Group-specific (family-specific primer set) and Unique PCR primers design

The group-specific amplification also call as family specific or universal amplification is most important tool for comparative studies of genes and genomes, including studies of evolution and cloning new sequences. The specific sequences that link to concrete organism can be discovered by DNA polymorphism in these conservative genome regions (genes, transposable or repeat elements). For detection DNA polymorphism in relative sequences will help with design PCR primers around this polymorphic region. Usually, group-specific primer sets were designed by first generating a multiple alignment and then manually identifying most conservative regions for primer design.

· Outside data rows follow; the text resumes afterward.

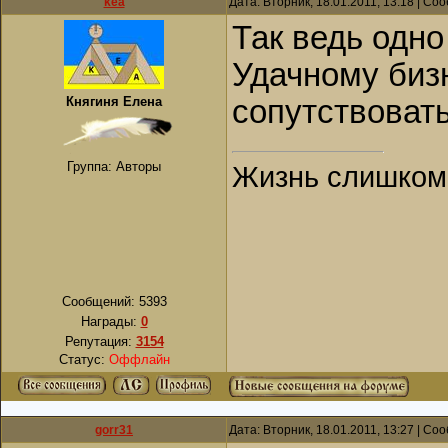
kea
Дата: Вторник, 18.01.2011, 13:18 | С
Так ведь одно
Удачному биз
Княгиня Елена
сопутствовать
Группа: Авторы
Жизнь слишком к
Сообщений:
5393
Награды:
0
Репутация:
3154
Статус:
Оффлайн
gorr31
Дата: Вторник, 18.01.2011, 13:27 | С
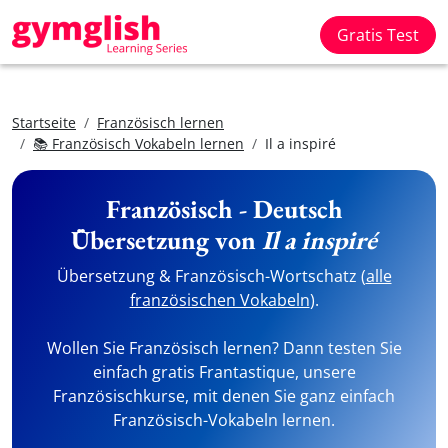
Gratis Test
Startseite
Französisch lernen
📚 Französisch Vokabeln lernen
Il a inspiré
Französisch - Deutsch
Übersetzung von
Il a inspiré
Übersetzung & Französisch-Wortschatz (
alle
französischen Vokabeln
).
Wollen Sie Französisch lernen? Dann testen Sie
einfach gratis Frantastique, unsere
Französischkurse, mit denen Sie ganz einfach
Französisch-Vokabeln lernen.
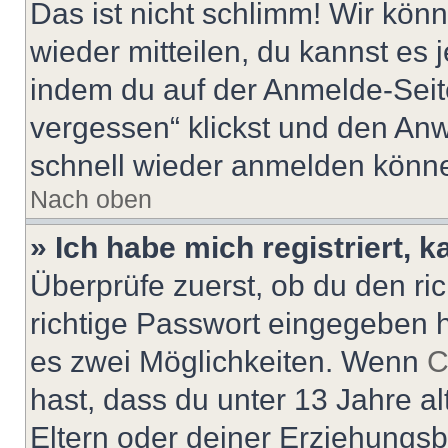
Das ist nicht schlimm! Wir könn
wieder mitteilen, du kannst es
indem du auf der Anmelde-Seit
vergessen“ klickst und den Anwe
schnell wieder anmelden könn
Nach oben
» Ich habe mich registriert, 
Überprüfe zuerst, ob du den r
richtige Passwort eingegeben 
es zwei Möglichkeiten. Wenn
C
hast, dass du unter 13 Jahre al
Eltern oder deiner Erziehungs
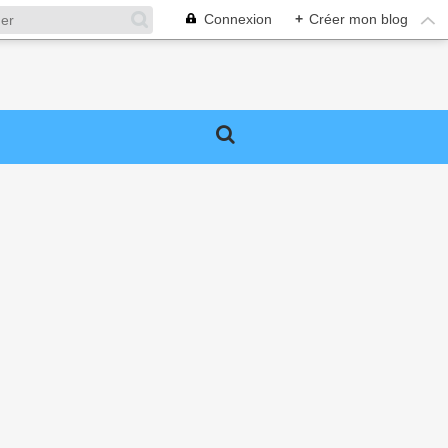
Connexion
+
Créer mon blog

This way is slow, but easy visual and understandable.
FastPCR design degenerated PCR primers to amplify a conserved (or polymorphic) region of all interesting sequences.
FastPCR automatically designs larger sets of universal primer pairs for all given related sequences, identifies conservative regions with or without sequence alignment and generates suitable primers for all given sequences. All steps of algorithm are automatic and you can influence to the general options for primer design and alignment options. FastPCR will work only with any source of related sequences as long as it is possible to found short consensus sequences. The quality of primer design is dependent on both on sequence relationship, phylogenetic similarity and suitability of the consensus sequence to the design of any good primers. Software is able to generate group-specific primers for each sequence independently, that suit for all sequences.

Unique PCR

The strategy for a unique PCR primer design is opposite to the group-specific PCR primers (probes) design. This case program search unique regions within a DNA sequence and automatically designing primers with minimal user intervention and maximum flexibility. Primer alignment parameters are similar as for in silico PCR and group-specific PCR primers.
The primers with mismatches are more efficient in PCR then the degenerated primers. This concerns the degenerated primers designed from protein sequences.